Otting/Lks. Traunstein Walter Heidl, Präsident des Bayerischen Bauernverbands, ist überzeugt, dass die Bäuerinnen und Bauern im Freistaat künftig eine deutlich stärkere Rolle bei der Lösung gesamtgesellschaftlicher Probleme spielen werden. Beim Kreisbauerntag in Otting betonte er: Die Expertise der Land- und Forstwirtschaft sei bei den weltweiten Krisen in puncto Ernährungssicherheit, Artenvielfalt und Umweltschutz, aber auch bei der Energieversorgung und Unwetterkatastrophen gefragt. Jungen Landwirten und Landwirtinnen böten sich dabei auch Chancen und Möglichkeiten für neue Geschäftsfelder.

Rund 500 Zuhörer, darunter zahlreiche Ehrengäste aus der Landes- und Lokalpolitik sowie aus Wirtschaft, Ämtern und Verbänden waren ins Festzelt des Bezirksmusikfestes nach Otting gekommen. In seiner Rede sprach Heidl zahlreiche Problemfelder an, die zeigen, wie verstrickt die Landwirtschaft auch mit globalen Krisen ist – und wie sie zur Lösung beitragen kann.

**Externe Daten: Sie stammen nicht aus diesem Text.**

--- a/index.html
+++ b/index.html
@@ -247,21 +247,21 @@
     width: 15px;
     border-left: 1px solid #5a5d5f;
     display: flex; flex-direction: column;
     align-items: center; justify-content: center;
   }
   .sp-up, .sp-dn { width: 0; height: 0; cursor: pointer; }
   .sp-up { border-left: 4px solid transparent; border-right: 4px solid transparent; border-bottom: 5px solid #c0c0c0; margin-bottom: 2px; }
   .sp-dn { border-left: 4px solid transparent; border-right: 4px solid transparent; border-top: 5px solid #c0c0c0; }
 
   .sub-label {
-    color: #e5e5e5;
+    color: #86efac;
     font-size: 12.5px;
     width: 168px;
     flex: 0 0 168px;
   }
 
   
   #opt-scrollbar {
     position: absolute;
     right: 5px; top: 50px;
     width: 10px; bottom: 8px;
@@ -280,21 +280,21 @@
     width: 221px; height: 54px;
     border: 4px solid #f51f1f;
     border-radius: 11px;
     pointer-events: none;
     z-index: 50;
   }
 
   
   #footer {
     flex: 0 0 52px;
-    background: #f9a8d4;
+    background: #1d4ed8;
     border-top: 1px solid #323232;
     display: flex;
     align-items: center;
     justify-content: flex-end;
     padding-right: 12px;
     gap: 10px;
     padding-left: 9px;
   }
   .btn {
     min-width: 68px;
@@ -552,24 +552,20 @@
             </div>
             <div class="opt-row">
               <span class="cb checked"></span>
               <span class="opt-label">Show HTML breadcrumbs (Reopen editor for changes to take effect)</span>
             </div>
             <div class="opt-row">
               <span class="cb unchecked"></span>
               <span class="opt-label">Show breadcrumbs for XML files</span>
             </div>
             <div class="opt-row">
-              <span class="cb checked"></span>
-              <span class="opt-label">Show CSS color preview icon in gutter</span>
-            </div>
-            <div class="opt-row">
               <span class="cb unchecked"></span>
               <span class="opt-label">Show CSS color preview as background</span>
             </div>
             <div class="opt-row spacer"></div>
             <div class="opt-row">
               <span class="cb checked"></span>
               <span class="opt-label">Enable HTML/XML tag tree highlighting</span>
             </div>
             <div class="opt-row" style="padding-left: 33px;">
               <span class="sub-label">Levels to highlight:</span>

Nahrungsmittel als Grundrecht?

Unter anderem machte der noch bis Herbst amtierende BBV-Präsident sich dafür stark, Klimaschutz und die Sicherstellung der Nahrungsmittelversorgung im Grundgesetz zu verankern. Forschungen hätten gezeigt, dass der Arabische Frühling 2011 und die immensen Fluchtbewegungen auch durch eine weltweite Weizenknappheit ausgelöst worden war. Wenn Russland Weizen jetzt als Waffe einsetze, sei dies alarmierend.

Für notwendig hält Heidl es außerdem, die Haltungskennzeichnung um eine EU-weite Herkunftskennzeichnung zu ergänzen. Sonst komme es zum Paradox, dass in Deutschland immer mehr Schweinemäster aufgeben müssen, während man in Spanien Kapazitäten für mehr Billigangebote aufbaue.

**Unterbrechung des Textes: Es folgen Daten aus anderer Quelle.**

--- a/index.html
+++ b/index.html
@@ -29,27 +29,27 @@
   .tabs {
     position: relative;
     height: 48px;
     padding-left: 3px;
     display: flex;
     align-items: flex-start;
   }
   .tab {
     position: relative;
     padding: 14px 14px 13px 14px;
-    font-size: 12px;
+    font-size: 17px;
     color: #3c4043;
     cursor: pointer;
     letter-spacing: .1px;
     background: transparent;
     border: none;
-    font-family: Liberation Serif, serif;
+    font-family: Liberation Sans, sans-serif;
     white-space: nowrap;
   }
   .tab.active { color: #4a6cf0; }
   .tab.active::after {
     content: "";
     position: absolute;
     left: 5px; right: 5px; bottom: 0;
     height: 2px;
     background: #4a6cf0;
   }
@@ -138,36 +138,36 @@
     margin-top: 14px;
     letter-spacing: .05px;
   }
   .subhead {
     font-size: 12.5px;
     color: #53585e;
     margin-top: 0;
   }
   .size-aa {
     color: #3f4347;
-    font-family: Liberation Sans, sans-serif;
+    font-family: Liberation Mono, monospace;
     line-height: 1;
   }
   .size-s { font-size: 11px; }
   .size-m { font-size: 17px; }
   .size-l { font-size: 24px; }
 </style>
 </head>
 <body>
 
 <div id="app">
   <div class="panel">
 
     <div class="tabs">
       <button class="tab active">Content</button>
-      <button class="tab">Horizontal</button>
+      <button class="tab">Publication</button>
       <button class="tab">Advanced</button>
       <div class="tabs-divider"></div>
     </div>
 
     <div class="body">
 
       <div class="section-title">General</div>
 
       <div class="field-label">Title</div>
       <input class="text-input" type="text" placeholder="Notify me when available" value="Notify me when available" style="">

Landwirtschaftsmeister Traunstein

In differenzierten Betrachtungen stellte Heidl die Notwendigkeit heraus, Landwirte als Experten für Nahrungsmittelerzeugung, Umwelt- und Bodenschutz, Waldbewirtschaftung und Energieerzeugung mehr in die gesellschaftliche Krisenbewältigung zu integrieren. „Wir sind Betroffene, Verursacher aber auch Teil der Lösung, weil die Land- und Forstwirtschaft als einzige Branche CO₂ binden kann“, sagte Heidl. Eine bedeutende Rolle komme den Landwirten bereits bei der Humusanreicherung im Rahmen des Kulap zu.

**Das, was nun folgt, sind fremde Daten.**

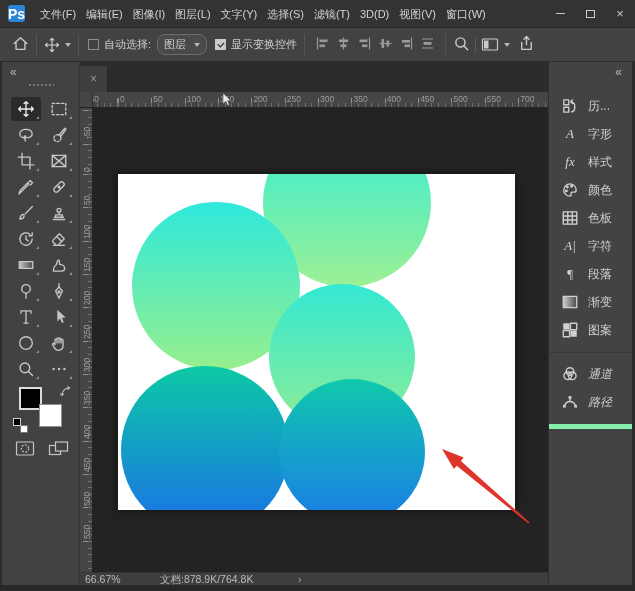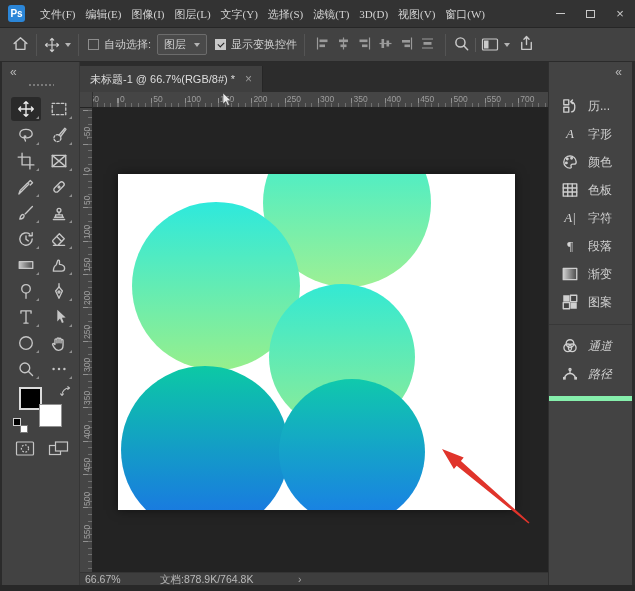--- a/index.html
+++ b/index.html
@@ -4,40 +4,40 @@
 <style>
   html,body{margin:0;padding:0;background:#1e1e1e;}
   #app{position:relative;width:635px;height:591px;background:#2a2a2a;overflow:hidden;
        font-family:"Liberation Sans","DejaVu Sans",sans-serif;color:#ccc;box-sizing:border-box;}
   #app *{box-sizing:border-box;}
 
   
   #titlebar{position:absolute;left:0;top:0;width:635px;height:28px;background:#333;
             border-bottom:1px solid #262626;display:flex;align-items:center;}
   #ps-logo{width:17px;height:17px;margin-left:8px;border-radius:3px;background:#2b86d8;
-           color:#fff;font-size:10px;font-weight:bold;display:flex;align-items:center;justify-content:center;}
+           color:#fff;font-size:14px;font-weight:bold;display:flex;align-items:center;justify-content:center;}
   #menus{display:flex;margin-left:10px;}
-  .menu-item{font-size:11px;color:#d4d4d4;padding:0 5px;line-height:28px;white-space:nowrap;font-family:Liberation Serif, serif;}
+  .menu-item{font-size:11px;color:#d4d4d4;padding:0 5px;line-height:28px;white-space:nowrap;}
   #win-controls{margin-left:auto;display:flex;align-items:center;height:100%;}
   .win-btn{width:30px;height:100%;display:flex;align-items:center;justify-content:center;color:#c9c9c9;font-size:13px;}
   .glyph-min{display:block;width:9px;height:1px;background:#c9c9c9;}
   .glyph-max{display:block;width:9px;height:8px;border:1px solid #c9c9c9;}
 
   
   #optionsbar{position:absolute;left:0;top:28px;width:635px;height:34px;background:#424242;
               border-bottom:1px solid #2b2b2b;display:flex;align-items:center;font-size:11px;color:#cfcfcf;}
   #optionsbar svg{flex:none;}
   .sep{width:1px;height:22px;background:#545454;margin:0 7px;flex:none;}
   .thin-sep{width:1px;height:14px;background:#5a5a5a;margin:0 5px;flex:none;}
   .checkbox{width:11px;height:11px;border:1px solid #8d8d8d;margin:0 5px 0 2px;flex:none;position:relative;background:transparent;}
   .checkbox.checked{background:#c9c9c9;border-color:#c9c9c9;}
   .checkbox.checked::after{content:"";position:absolute;left:2px;top:2px;width:5px;height:3px;
         border-left:1.6px solid #222;border-bottom:1.6px solid #222;transform:rotate(-45deg);}
   .dropdown{display:flex;align-items:center;gap:8px;border:1px solid #6c6c6c;background:#4a4a4a;
-            padding:2px 6px;margin:0 6px;border-radius:2px;}
+            padding:2px 6px;margin:0 6px;border-radius:8px;}
   .caret{width:0;height:0;border-left:3.5px solid transparent;border-right:3.5px solid transparent;
          border-top:4.5px solid #b5b5b5;display:inline-block;}
   .opt-label{white-space:nowrap;}
   .align-ic{margin:0 3px;color:#9a9a9a;}
 
   
   #toolbar-panel{position:absolute;left:0;top:62px;width:80px;height:523px;background:#424242;
                  border-right:1px solid #363636;border-left:2px solid #2b2b2b;}
   .collapse{position:absolute;top:4px;left:8px;font-size:12px;color:#b8b8b8;line-height:12px;}
   .grip{position:absolute;top:22px;left:50%;transform:translateX(-50%);width:26px;height:2px;
@@ -369,21 +369,20 @@
             <rect x="1.5" y="5.5" width="11" height="9"></rect>
             <rect x="7.5" y="2" width="12" height="9" fill="#424242"></rect>
           </svg>
       </span>
     </div>
   </div>
 
   <div id="docarea">
     <div id="tabbar">
       <div class="tab">
-        <span>未标题-1 @ 66.7%(RGB/8#) *</span>
         <span class="tab-close">×</span>
       </div>
     </div>
     <div id="ruler-h">
         <span class="hlabel" style="left: 6.65px;">-50</span>
         <span class="hlabel" style="left: 40px;">0</span>
         <span class="hlabel" style="left: 73.35px;">50</span>
         <span class="hlabel" style="left: 106.7px;">100</span>
         <span class="hlabel" style="left: 140.05px;">150</span>
         <span class="hlabel" style="left: 173.4px;">200</span>
@@ -446,20 +445,24 @@
                 <path d="M9.3 13.2c3.6 0 4.1-7.7.5-8.7M10.2 2.6 8.6 4.3l1.7 1.6"></path>
               </svg>
             </span>
             <span class="dock-label">历...</span>
           </div>
           <div class="dock-item">
             <span class="ticon">A</span>
             <span class="dock-label">字形</span>
           </div>
           <div class="dock-item">
+            <span class="ticon">fx</span>
+            <span class="dock-label">样式</span>
+          </div>
+          <div class="dock-item">
             <span class="icon">
               <svg width="18" height="18" viewBox="0 0 16 16" fill="none" stroke="currentColor" stroke-width="1.2" stroke-linecap="round" stroke-linejoin="round">
                 <path d="M8 2.5a5.5 5.5 0 1 0 0 11c.9 0 1.4-.7 1-1.5-.5-1 .2-2.1 1.3-2.1h1.2a2 2 0 0 0 2-2A5.6 5.6 0 0 0 8 2.5z"></path>
                 <circle cx="5.6" cy="5.4" r=".7"></circle>
                 <circle cx="9.4" cy="4.7" r=".7"></circle>
                 <circle cx="4.8" cy="8.8" r=".7"></circle>
               </svg>
             </span>
             <span class="dock-label">颜色</span>
           </div>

Was die Energieerzeugung betrifft, sei eine klimagerechte Nutzung und generationenübergreifende Bewirtschaftung des Waldes wichtig, um unabhängiger zu werden. Angesichts deutlicher Engpässe bei der Versorgung mit Erdgas sah Heidl schwierige Zeiten auch auf die Molkereien zukommen. „Wir müssen aufpassen, dass es nicht schlagartig zu Produktionsausfällen mit nachfolgenden Lieferschwierigkeiten kommt.“

Das Wolfsproblem endlich anpacken

Auch den Wolf ließ Heidl nicht aus. Der „Alpen.Gipfel.Europa 2022“ des Wochenblattes am 23. Juni in Schliersee habe den Ernst der Lage deutlich gemacht. Praxisferner Wolfsschutz dürfe nicht die gesamte Almwirtschaft aufs Spiel setzen. Denn komme die zum Erliegen, drohe der Verlust der Artenvielfalt und der Attraktivität der Alpenregion als Tourismusziel.

Wie es um die Landwirtschaft steht, berichteten die beiden Ortsobleute Franz Gröll und Bernadette Rosenegger für die Seegemeinde mit ihren 115 konventionellen und 21 Biobetrieben und einem gestiegenen Kuhbesatz von 2756 Tieren. Auch die psychischen Belastungen der Bauern und Bäuerinnen sprachen sie an. Mut machte den Zuhörern Landrat Siegfried Walch: „Heimat ohne Landwirtschaft ist bei uns nicht vorstellbar“, sagte er. Zur Stärkung der landwirtschaftlichen Ausbildung hatte er eine Neuigkeit parat: „Wir werden die Berufsschule III für Hauswirtschaft und Kinderpflege in Traunstein in Gänze neu bauen.“ An Nachwuchs fehlt’s nicht: In Otting wurden rund 25 neue Landwirtschaftsmeisterinnen und -meister geehrt.